At my center, we adapted to the challenges posed by COVID-19 by implementing use of electronic signatures. This allowed patients to review trial documents and provide consent electronically, and enabled investigators to create attributions and report this information to the sponsors and regulatory agencies with remote help from our clinical trial coordinators. Of interest, there have been some regulatory issues with using electronic signatures that are still unsettled; in the long term, it may be costly and more complicated to comply with the regulatory requirements.
Some trials have been able to allow telemedicine visits after the initial patient evaluations to replace clinic visits. Others have had less flexibility in terms of regulatory requirements and have opted to have patients conduct their evaluations on site. For example, some studies require ECGs to look for QT prolongation; others call for a prolonged period of observation after administration of the study drug. Clearly, patients need to be on site in these situations.
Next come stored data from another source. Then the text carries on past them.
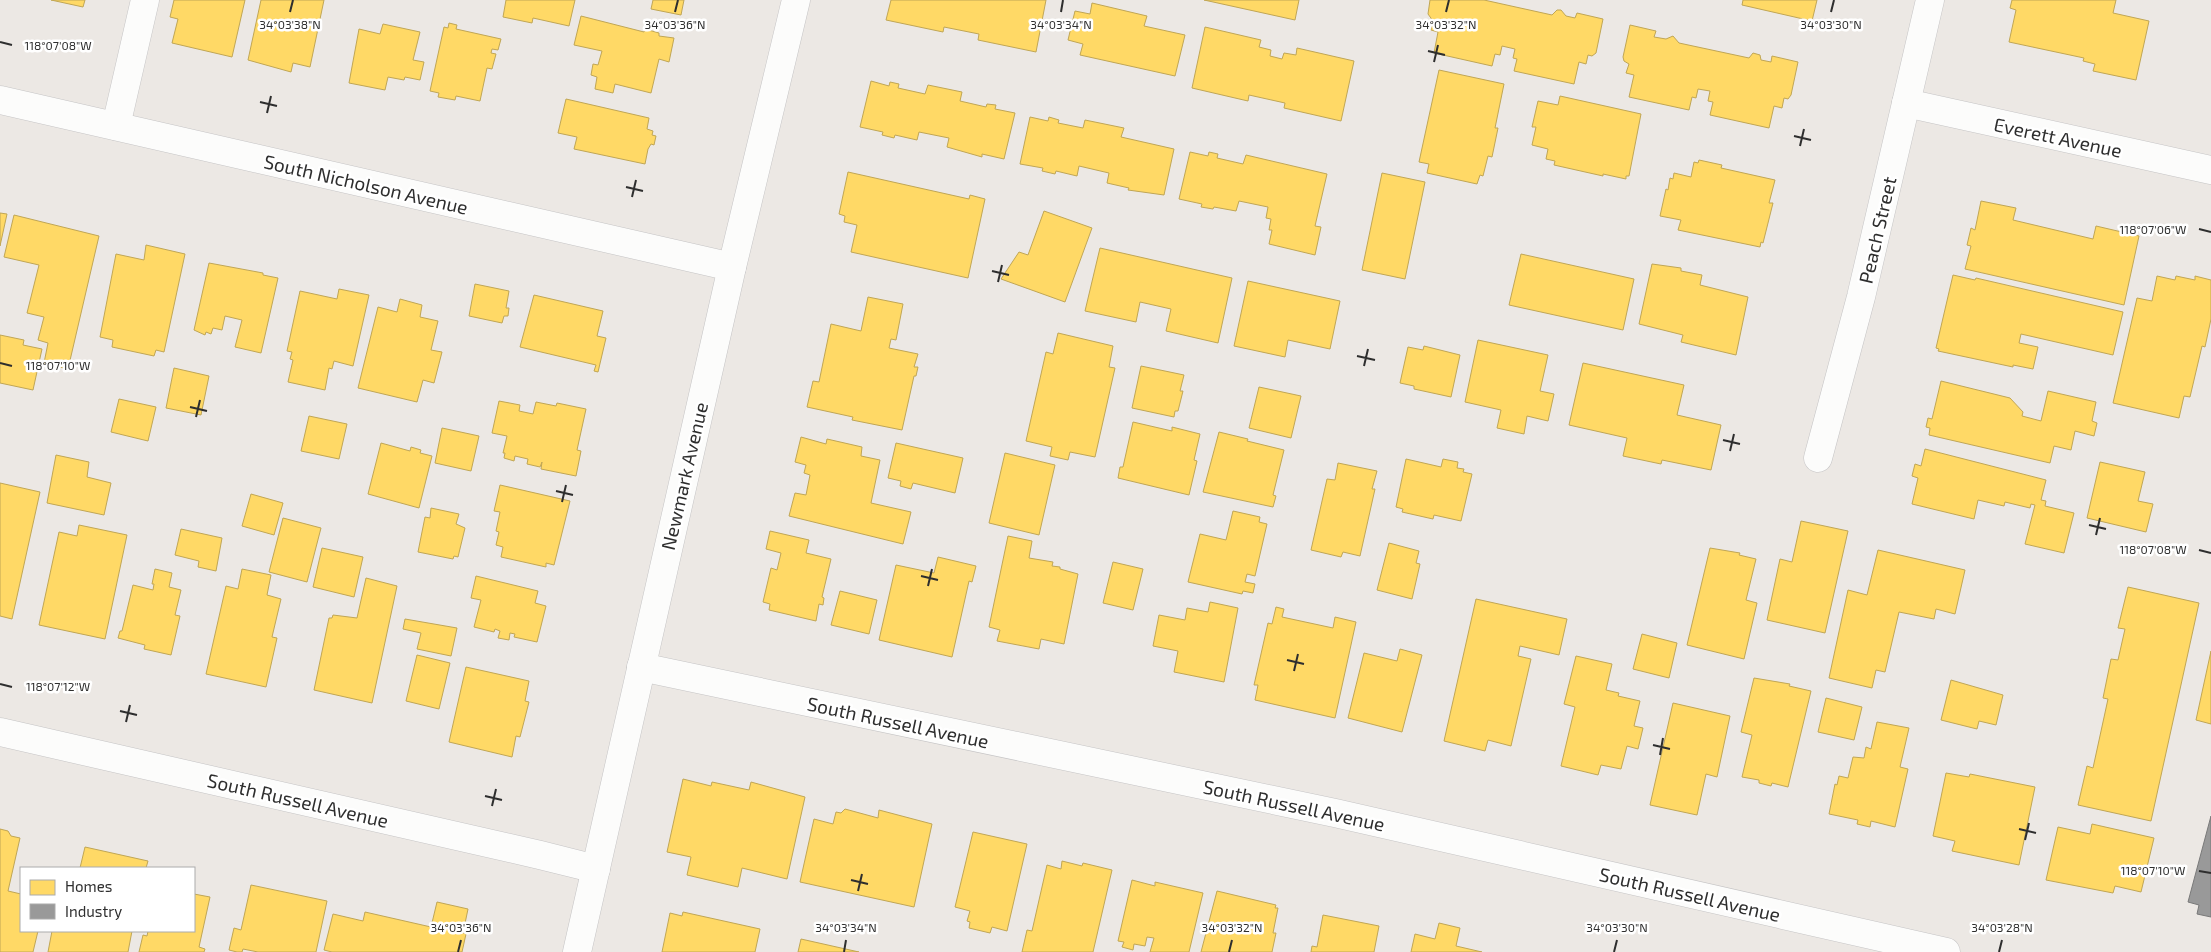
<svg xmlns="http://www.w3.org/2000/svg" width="2211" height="952" font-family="'Exo 2',sans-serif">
	<rect width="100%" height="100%" fill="#ece8e4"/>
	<g fill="#ffd966" stroke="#c0a655">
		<path d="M51,0H85L83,7Z"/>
		<path d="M174,0H245L232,57L172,43L178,19L170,17Z"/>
		<path d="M261,0H324L310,67L293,63L291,72L248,60Z"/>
		<path d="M506,0H575L569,26L533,18L532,23L503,17Z"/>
		<path d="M653,0H684L681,15L651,9Z"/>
		<path d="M891,0H1046L1036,52L978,40L979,34L944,27L943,32L886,20Z"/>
		<path d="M1204,0H1299L1295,20Z"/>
		<path d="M1430,0H1484L1552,15L1557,10H1561L1566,16L1575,18L1577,13L1603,19L1596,53L1592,56L1588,55L1586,64L1579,62L1574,84L1514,71L1517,59L1513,58L1515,49L1502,46L1500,55L1495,54L1492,66L1434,53L1438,32L1431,30L1433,21L1428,14Z"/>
		<path d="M1743,0H1817L1812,21L1742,5Z"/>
		<path d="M2012,0H2116L2113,13L2149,21L2136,80L2093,71L2095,64L2083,61L2084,58L2009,42L2016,10L2010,8Z"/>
		<path d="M1092,3L1147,16L1144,26L1185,35L1175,76L1080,55L1083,44L1068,40L1075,11L1090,14Z"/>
		<path d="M581,16L644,32L645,29L659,33V36L674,38L669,62L659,59L651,93L615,84L613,93L595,89L597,77L591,75L593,64L598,65L602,51L574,45Z"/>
		<path d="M449,23L457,25L456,29L501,39L498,50L492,49L491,53L496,54L492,69L487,68L480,101L456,96L455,100L438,97L439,93L430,91L444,27L448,28Z"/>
		<path d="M383,24L420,32L413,60L424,62L420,80L405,77L404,80L388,77L385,90L349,83L359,29L380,34Z"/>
		<path d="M1630,25L1656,31L1654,37L1666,39L1673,36L1679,43L1749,58L1753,53L1760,55L1761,60L1771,62L1772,56L1798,62L1791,95L1788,99L1784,98L1782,108L1774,106L1769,128L1710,115L1713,102L1708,101L1710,91L1698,89L1696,98L1692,97L1689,110L1629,97L1634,75L1626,73L1629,64L1624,61L1623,57Z"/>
		<path d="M1205,27L1261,40L1259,47L1271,50L1270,56L1282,59L1284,53L1296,55L1297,48L1354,61L1341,121L1284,108L1285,103L1249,95L1248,101L1192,88Z"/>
		<path d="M1439,70L1504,84L1495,128H1498L1492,157L1488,156L1483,176L1480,175L1477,184L1427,173L1429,164L1419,162Z"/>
		<path d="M871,81L889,86L890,82L899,84L898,88L925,94L928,85L962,92L960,101L986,107L987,104L996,105L995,109L1015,113L1004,159L982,154V157L947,147L949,138L919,132L917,140L895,135L894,138L882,135L883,132L860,127Z"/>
		<path d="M1560,96L1641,114L1629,176H1626V179L1603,174V176L1554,165L1555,161L1546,159L1548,149L1532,145L1536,127H1532L1538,101L1558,105Z"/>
		<path d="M566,99L649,118L647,129L653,131L652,135L656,136L654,145L651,144L648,149L645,164L574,149L577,137L558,133Z"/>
		<path d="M1030,117L1048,121L1049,117L1059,120L1058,123L1083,128L1085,120L1124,128L1121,137L1174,149L1164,195L1128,190L1129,188L1107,183L1109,173L1079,166L1077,176L1056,171L1055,174L1042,171L1043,168L1020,164Z"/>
		<path d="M1190,152L1208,156L1209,152L1218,154L1217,158L1243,164L1246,155L1327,174L1315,226L1321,227L1315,255L1269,244L1272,230H1269L1271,219L1266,218L1268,207L1239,201L1236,211L1214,207L1213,209L1201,207L1202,204L1179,199Z"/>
		<path d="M1699,160L1722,165L1721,168L1775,180L1769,203H1773L1763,243L1761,242L1760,247L1678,230L1681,220L1660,216L1666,189L1668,190L1670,178L1673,179L1674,173L1691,177L1694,162L1698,163Z"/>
		<path d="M848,172L969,199L970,195L985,199L968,278L851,252L857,225L844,222L845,216L839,214Z"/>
		<path d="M1382,173L1425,182L1405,279L1362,270Z"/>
		<path d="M1981,201L2016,208L2013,220L2093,239L2096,226L2139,236L2124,305L1965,269L1971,246L1967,245L1971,228L1975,230Z"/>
		<path d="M1044,211L1092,228L1065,302L1001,279L1019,252L1028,255Z"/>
		<path d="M0,213L7,214L0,246Z"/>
		<path d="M14,215L99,236L68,369L44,363L48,343L38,340L44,317L27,313L39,265L4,257Z"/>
		<path d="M146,245L185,254L164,352L156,350L154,356L112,347L113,340L100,337L116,254L144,260Z"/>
		<path d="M1100,248L1232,278L1218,343L1166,331L1171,309L1140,302L1136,322L1085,311Z"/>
		<path d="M1521,254L1634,279L1623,330L1509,305Z"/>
		<path d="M209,263L263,273V275L278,278L261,353L235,347L242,320L225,316L222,330L213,328L211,334L206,332L205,335L194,330Z"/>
		<path d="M1652,264L1681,268V271L1702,275L1700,285L1748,297L1736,355L1681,342L1683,335L1639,324Z"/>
		<path d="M1953,275L1975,280L1976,278L2123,312L2113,355L2021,334L2019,343L2038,347L2033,369L2013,365V367L1938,351L1939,349L1936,348Z"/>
		<path d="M2157,276L2175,280L2176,276L2195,280V276L2211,280V319L2205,347L2202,346L2190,397L2184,396L2179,418L2113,403L2137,298L2152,301Z"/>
		<path d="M1248,281L1340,301L1330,349L1288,340L1285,357L1234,346Z"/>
		<path d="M475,284L509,291L506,308H509L508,316H504L502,323L469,316Z"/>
		<path d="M339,289L369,295L353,366L334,361L332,369L329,368L325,390L288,382L293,360L290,359L292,352L287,351L300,291L337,299Z"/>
		<path d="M534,295L603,311L597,336L606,338L598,372L594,371L596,365L520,347Z"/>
		<path d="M868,297L903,304L896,340L891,339L889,348L918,354L914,367H918L916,376H914L902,430L852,420L853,417L807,407L813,381L819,382L831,324L861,331Z"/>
		<path d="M400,299L422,305L420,317L438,321L431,350L442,352L434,383L423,380L417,402L358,388L378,307L397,312Z"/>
		<path d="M1058,333L1113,346L1109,367L1115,368L1095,457L1070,452L1068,460L1050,456L1052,447L1026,441L1046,352L1053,354Z"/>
		<path d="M0,335L24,340L23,345L42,349L33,390L0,383Z"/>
		<path d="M1478,340L1548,355L1540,391L1554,394L1548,421L1527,416L1524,434L1497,428L1501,410L1465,402Z"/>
		<path d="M1424,346L1460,355L1451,397L1414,389V386L1400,383L1408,347L1423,350Z"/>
		<path d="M1583,363L1684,385L1677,415L1721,425L1711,470L1662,460L1661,464L1623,456L1627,438L1569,425Z"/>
		<path d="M1141,366L1184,375L1180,391H1183L1178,411H1175L1174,417L1132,408Z"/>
		<path d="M174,368L209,376L201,415L166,408Z"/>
		<path d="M1941,381L2010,398L2023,412L2022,416L2041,421L2048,391L2096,402L2092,421L2097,423L2094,436L2075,431L2071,450L2054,446L2050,463L1929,435L1930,428L1926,427L1928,418L1932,419Z"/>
		<path d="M1259,387L1301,396L1291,438L1249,428Z"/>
		<path d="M119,399L156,407L148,441L111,432Z"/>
		<path d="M499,401L520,405L519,411L533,414L536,402L556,406L557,403L586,409L577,450L581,451L576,476L541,469L542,462L540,467L527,464L528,459L515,456L514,461L504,458L505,453H503L507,436L492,433Z"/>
		<path d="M309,416L347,424L339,459L301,451Z"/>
		<path d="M1133,422L1172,431V427L1200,434L1194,460L1197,461L1189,495L1118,478L1120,467H1123Z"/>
		<path d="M442,428L479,436L471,471L435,463Z"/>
		<path d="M1219,432L1248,439L1247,441L1284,450L1273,495L1276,496L1273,507L1203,492Z"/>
		<path d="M801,437L826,444L827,439L862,447L861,456L880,460L871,503L911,512L903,544L789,516L795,493L806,495L810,475L804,473L806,465L795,462Z"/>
		<path d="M381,443L410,451L411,447L421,450L420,453L432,456L419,508L368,494Z"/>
		<path d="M896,443L963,458L955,493L913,483L911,489L900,486L901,481L888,478Z"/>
		<path d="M1925,449L2046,480L2041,500L2046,501L2045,506L2074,513L2064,553L2025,544L2035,505L2031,504L2030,508L2005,502L2004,506L1978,500L1974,519L1912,504L1918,478L1912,476L1915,464L1921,466Z"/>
		<path d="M1005,453L1055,465L1039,535L989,523Z"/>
		<path d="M56,455L89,462L87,477L111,483L104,515L47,503Z"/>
		<path d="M1406,459L1441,467L1443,459L1458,462L1457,468L1464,469L1463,472L1472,474L1461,521L1434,515L1433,519L1402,512L1403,509L1396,507Z"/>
		<path d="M2100,462L2145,472L2138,501L2153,504L2146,532L2087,518Z"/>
		<path d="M1338,463L1377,471L1372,489H1375L1360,556L1343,552L1341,557L1311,550L1327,479L1335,480Z"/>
		<path d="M0,483L40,492L12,619L0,616Z"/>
		<path d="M500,485L570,501L554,565L546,563V567L501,557L503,547L496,545L499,532L496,531L500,512L494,511Z"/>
		<path d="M251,494L283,503L274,535L242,526Z"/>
		<path d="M431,508L459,514L456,524L465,528L458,557L454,556L453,559L418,552L425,517L430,518Z"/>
		<path d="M1233,511L1260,517L1259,522L1267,524L1255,576L1247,574L1245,582L1255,584L1253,593L1243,591L1242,594L1188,582L1200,534L1226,540Z"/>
		<path d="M283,518L321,528L307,582L269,572Z"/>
		<path d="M1801,521L1848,531L1825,633L1767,620L1780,559L1792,562Z"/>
		<path d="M79,525L127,535L105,639L39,625L59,532L77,536Z"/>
		<path d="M181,529L222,538L216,571L198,567L199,561L175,555Z"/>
		<path d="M770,531L809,540L806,553L831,559L822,597L824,598L823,605L819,604L816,621L769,610L770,604L763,602L771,568L777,570L781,553L766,549Z"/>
		<path d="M1008,536L1032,541L1029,558L1053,562L1052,566L1060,567V569L1078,574L1064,644L1041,639L1039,649L997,641L1000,630L989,627Z"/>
		<path d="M1389,543L1419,551L1416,563L1420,564L1412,599L1377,590Z"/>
		<path d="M322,548L363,557L354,597L313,587Z"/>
		<path d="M1710,548L1740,553L1739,555L1756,559L1746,600L1757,603L1744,659L1687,645Z"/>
		<path d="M1878,550L1965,570L1955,614L1936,609L1934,619L1899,612L1885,672L1876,670L1872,688L1829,678L1848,590L1867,595Z"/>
		<path d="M938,557L976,566L972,582L969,581L952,657L879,640L896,565L934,573Z"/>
		<path d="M1113,562L1143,569L1133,610L1103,603Z"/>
		<path d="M155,569L172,573L169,587L181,590L175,615L180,616L171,655L144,649L145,645L118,638L120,631H122L133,585L153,590L154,584H152Z"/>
		<path d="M242,569L271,575L267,595L281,599L272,637L277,638L266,687L206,674L226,586L238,589Z"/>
		<path d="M476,576L538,591L535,603L546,606L537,642L514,637L515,634L510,633L509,640L498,638L500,631L495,629L494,632L474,627L481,600L471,598Z"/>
		<path d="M366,578L397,586L372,703L314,690L329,618H332L333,615L357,618Z"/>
		<path d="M2128,587L2199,603L2151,821L2078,805L2087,766L2093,768L2108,699L2103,698L2111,659L2118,660L2125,629L2118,628Z"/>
		<path d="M840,591L877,600L869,634L831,625Z"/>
		<path d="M1476,599L1567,619L1559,655L1520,646L1518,656L1531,659L1511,746L1488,740L1485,751L1444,741Z"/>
		<path d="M1210,602L1238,608L1224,682L1174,672L1178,651L1153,646L1159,615L1185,620L1187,608L1208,612Z"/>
		<path d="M1276,607L1284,609L1282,617L1333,628L1335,617L1356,622L1335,718L1255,700L1258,685H1254L1268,623L1272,624Z"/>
		<path d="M405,619L457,628L451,656L417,649L421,633L403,629Z"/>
		<path d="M1642,634L1677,643L1669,678L1633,669Z"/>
		<path d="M1400,649L1422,655L1402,732L1348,718L1364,653L1397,661Z"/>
		<path d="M2211,651V724L2196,720Z"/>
		<path d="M417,655L450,663L439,709L406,701Z"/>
		<path d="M1576,656L1612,664L1606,690L1619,693L1618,696L1640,701L1634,726L1643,728L1638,749L1627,746L1621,769L1601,765L1598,775L1561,766L1575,707L1564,704Z"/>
		<path d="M466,667L529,681L525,701L529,702L520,737L516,736L512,757L449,742Z"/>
		<path d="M1754,678L1790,684L1789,686L1811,691L1788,787L1772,783L1771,786L1759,783V780L1742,777L1752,735L1741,732Z"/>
		<path d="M1951,680L2003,695L1996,725L1979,721L1977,729L1941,720Z"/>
		<path d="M1826,698L1862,707L1854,740L1818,732Z"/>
		<path d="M1673,703L1730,716L1717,777L1706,774L1697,815L1650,805Z"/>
		<path d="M1877,722L1909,728L1900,767L1908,769L1895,827L1871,821L1870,827L1857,824L1858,820L1829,814L1835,784L1837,785L1839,776L1848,778L1853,757L1864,758L1866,747L1871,749Z"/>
		<path d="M1946,773L1969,777L1970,774L2035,787L2019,865L1952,851L1955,841L1933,836Z"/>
		<path d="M683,779L711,786L712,782L749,790L751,782L805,797L787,879L742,868L738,887L687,875L691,857L667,852Z"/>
		<path d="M845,809L878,818L879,810L932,824L914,907L800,882L814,819L833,824L836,812L841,813Z"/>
		<path d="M2092,824L2154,838L2141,892L2115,886L2113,893L2046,880L2058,827L2090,834Z"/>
		<path d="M0,829L8,831L11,836L20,838L8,891L21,894V931H38L33,952H0Z"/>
		<path d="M973,832L1027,844L1007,931L992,927L990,933L969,928L970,922L967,921L970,911L955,907Z"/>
		<path d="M85,847L148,861L146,868H80Z"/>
		<path d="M1062,861L1082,866L1083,863L1112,870L1093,952H1022L1027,930L1032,931L1047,865L1061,869Z"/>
		<path d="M1132,880L1155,886V882L1203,893L1189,952H1150L1154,938L1147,937L1145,946L1134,944L1133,950L1122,947L1124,942L1118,941Z"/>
		<path d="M251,885L327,901L316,952H258L243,949L242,952H237L229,950L234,928L241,930Z"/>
		<path d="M1217,891L1276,905L1275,908H1278L1273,933H1276L1272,952H1201Z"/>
		<path d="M194,894L210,897L199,947L205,949L204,952H139L143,935L147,936L148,931H194Z"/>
		<path d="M437,902L468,909L463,933L466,934L462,952H332L324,950L333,914L363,921L365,912L431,927Z"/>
		<path d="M683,912L760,929L755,952H662L670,913L682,916Z"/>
		<path d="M1323,915L1379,926L1374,952H1311L1312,946L1317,947Z"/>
		<path d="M1439,923L1460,928L1456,946L1482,952H1411L1415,934L1435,939Z"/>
		<path d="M52,931H132L128,952H48Z"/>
		<path d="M801,939L859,952H798Z"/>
	</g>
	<path fill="#999" stroke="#797979" d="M2211,816V917L2197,914L2199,905L2188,902Z"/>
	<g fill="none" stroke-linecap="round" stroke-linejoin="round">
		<g stroke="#c5c4c5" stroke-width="29">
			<g id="street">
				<path d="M0,100L732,267"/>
				<path d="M1906,103L2211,170"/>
				<path d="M116,126L145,0"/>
				<path d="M1818,458L1861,297L1930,0"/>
				<path d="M641,667L1335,813L1946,952"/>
				<path d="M0,732L540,855L596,869"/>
			</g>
		</g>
		<g stroke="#c5c4c5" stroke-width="29">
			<path id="secondary" d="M577,952L732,267L796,0"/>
		</g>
		<use href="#street" stroke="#fcfcfb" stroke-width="28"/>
		<use href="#secondary" stroke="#fcfcfb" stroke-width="28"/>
	</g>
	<path fill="none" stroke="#2e2e2e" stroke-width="2" d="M290,12L293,0M675,12L678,0M1061,12L1063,0M1446,12L1449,0M1831,12L1834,0M0,42L12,45M1428,51L1445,55M1434,62L1438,45M260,102L277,106M267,113L271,96M1794,136L1811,140M1800,146L1804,129M626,187L643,191M632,197L636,180M2199,229L2211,232M992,271L1009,275M998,282L1002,265M1357,356L1375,360M0,363L12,366M1364,366L1368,349M190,407L207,411M196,417L200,400M1723,440L1740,444M1730,451L1734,434M556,491L573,495M562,502L566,485M2089,525L2106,529M2096,535L2100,518M2199,550L2211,553M921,576L938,580M928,586L932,569M1287,660L1304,664M1294,671L1298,654M0,684L12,687M120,711L137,715M126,722L130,705M1653,745L1670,749M1660,755L1663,738M485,796L502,800M492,806L496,789M2019,829L2036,833M2025,840L2029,823M2199,871L2211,873M851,880L868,884M858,891L862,874M458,952L461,940M844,952L846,940M1229,952L1232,940M1614,952L1617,940M1999,952L2002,940"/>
	<g text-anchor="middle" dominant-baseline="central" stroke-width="5" stroke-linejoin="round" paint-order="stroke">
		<g font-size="19" fill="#2e2e2e" stroke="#fff">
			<text transform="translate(2058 137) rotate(12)">Everett Avenue</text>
			<text transform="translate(366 184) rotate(13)">South Nicholson Avenue</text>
			<text transform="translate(1877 230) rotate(-77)">Peach Street</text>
			<text transform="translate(684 476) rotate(-77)">Newmark Avenue</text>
			<text transform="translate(898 722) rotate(12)">South Russell Avenue</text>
			<text transform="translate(298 800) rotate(13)">South Russell Avenue</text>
			<text transform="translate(1294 805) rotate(12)">South Russell Avenue</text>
			<text transform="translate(1690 894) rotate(13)">South Russell Avenue</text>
		</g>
	</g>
	<g font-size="12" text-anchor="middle" fill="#2e2e2e" stroke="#fff" stroke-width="5" stroke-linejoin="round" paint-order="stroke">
		<text x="290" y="29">34°03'38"N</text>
		<text x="675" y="29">34°03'36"N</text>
		<text x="1061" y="29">34°03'34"N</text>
		<text x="1446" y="29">34°03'32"N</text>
		<text x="1831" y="29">34°03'30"N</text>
		<text x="58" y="50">118°07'08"W</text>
		<text x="2153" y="234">118°07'06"W</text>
		<text x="58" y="370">118°07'10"W</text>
		<text x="2153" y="554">118°07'08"W</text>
		<text x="58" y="691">118°07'12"W</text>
		<text x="2153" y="875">118°07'10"W</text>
		<text x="461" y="932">34°03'36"N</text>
		<text x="846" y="932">34°03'34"N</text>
		<text x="1232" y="932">34°03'32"N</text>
		<text x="1617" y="932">34°03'30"N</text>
		<text x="2002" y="932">34°03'28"N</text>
	</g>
	<rect x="20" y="867" width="175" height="65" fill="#ffffff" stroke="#ababab"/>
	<rect x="30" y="880" width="25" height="15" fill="#ffd966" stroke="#ababab"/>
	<text x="65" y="892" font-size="15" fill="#2e2e2e">Homes</text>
	<rect x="30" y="904" width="25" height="15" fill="#999999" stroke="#ababab"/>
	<text x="65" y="917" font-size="15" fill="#2e2e2e">Industry</text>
</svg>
Current Status of Clinical Trials
Currently, most trials have reopened at sites that are able to safely receive patients for blood tests, scans, and other data reporting. Patient referrals are improving, and patients are less reticent to enroll, thanks in part to our community doing a great job of informing patients that the risks posed by the pandemic are very low. There is little evidence that patients are acquiring any infections at clinical trial sites, where a great deal of screening is going on and risk mitigation efforts are in place to protect both patients and staff.
Our patients have been aware since the beginning of the pandemic that by being immunocompromised, they may be at relatively higher risk for complications from COVID-19 and possibly also at higher risk for acquiring the infection. Evidence on these risks is starting to be published, and we will soon better understand the relative risks. It does appear that the risks for patients with cancer mirror those of the noncancer population and that active treatment is only one smaller component of risk.
As a broader oncology community, we must figure out how to preserve the drug development process as much as possible. That requires flexibility, including the ability to do more telemedicine visits without affecting patient safety. Moreover, we need to determine how we can open new trials, evaluate protocol amendments, and accomplish all of the steps required for clinical trials to run successfully while trial staff work from home.
To this end, we must continue to implement available technologies and respond to real-time feedback around virtual platforms. Pilot studies can be used to inform larger study design in this new landscape, and digital prospective registries can be considered in lieu of traditional, site-based trials.
It has been a challenge to work through the barriers presented by COVID-19, but I am optimistic that the end results will improve our long-term efficiency in opening and operating trials and offering new treatment options.
As a community, we have had to respond creatively to a unique and overwhelming situation affecting people worldwide. In the end, our flexibility and ingenuity will improve our processes of conducting clinical trials and will advance patient safety as well as patient care.